> [Problem a]: In the records, copy out verbatim the stretch from the line containing "left ankle: (147, 348, 9)" through the line containing "left elbow: (565, 150, -44)", both lines included.

Branding Strategies

Branding Strategies

Branding Strategies

With the passage of time, successful companies grow and the number of products handled by most companies also grows. These companies face the question as to what kind of branding relationships these products will have. The branding strategies that companies adopt reflect this relationship. There is no best branding strategy and the choice is not easy. Different companies adopt different strategies, and since there is no best strategy for all types of products, a company may adopt different branding strategies across its product mix.
Companies differ in their approaches to branding. A casual look at Western World and Eastern World shows that companies of the Western World generally adopt product branding strategies (one product one brand or many products many brands). At the top of this approach are three giant and familiar companies, P&G, HLL, and Xerox. Eastern companies, such as those from South Korea and Japan adopt a mega branding approach. The company tagline covers all products “Chips to Ships.” Examples are Hyundai, Samsung, LG, Hitachi, Mitsubishi, Toyota, etc. These two general approaches reflect customer or market-oriented logic, or cost-oriented logic.

> [Problem b]: According to the passage on branding strategies, why may a company adopt different branding strategies across its product mix?

> [Entries shown]:
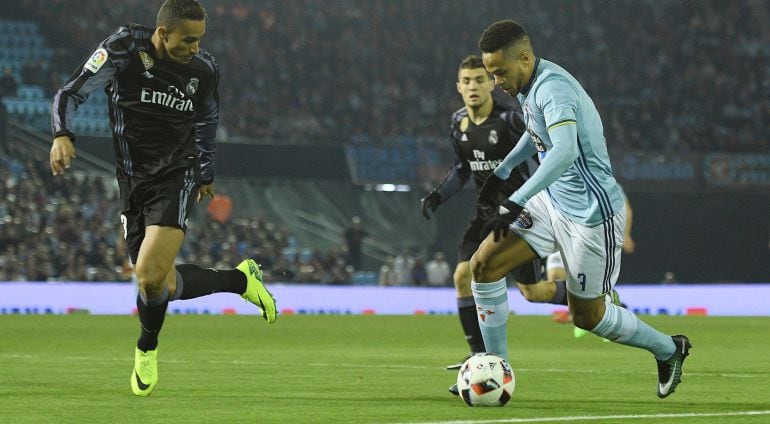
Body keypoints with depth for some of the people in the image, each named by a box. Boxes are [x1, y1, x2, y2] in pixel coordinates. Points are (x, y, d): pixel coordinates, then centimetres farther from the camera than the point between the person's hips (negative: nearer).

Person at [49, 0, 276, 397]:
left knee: (151, 277, -21)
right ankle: (240, 280, 31)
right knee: (160, 284, 4)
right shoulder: (122, 50, -13)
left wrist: (206, 173, 24)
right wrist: (62, 134, -27)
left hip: (177, 178, -1)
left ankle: (147, 348, 9)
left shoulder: (204, 69, -5)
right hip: (132, 182, 2)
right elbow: (71, 92, -9)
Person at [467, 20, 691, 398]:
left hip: (591, 214, -9)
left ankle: (669, 350, 31)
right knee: (483, 265, -6)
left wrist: (516, 203, -48)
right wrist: (500, 173, 25)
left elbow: (565, 150, -44)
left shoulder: (552, 88, -27)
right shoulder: (529, 86, 3)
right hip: (551, 200, 9)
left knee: (587, 316, 5)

> [Task output a]:
left ankle: (147, 348, 9)
left shoulder: (204, 69, -5)
right hip: (132, 182, 2)
right elbow: (71, 92, -9)
Person at [467, 20, 691, 398]:
left hip: (591, 214, -9)
left ankle: (669, 350, 31)
right knee: (483, 265, -6)
left wrist: (516, 203, -48)
right wrist: (500, 173, 25)
left elbow: (565, 150, -44)

> [Task output b]: No branding strategy is best for all types of products. A company may therefore use different branding strategies for different products in its mix.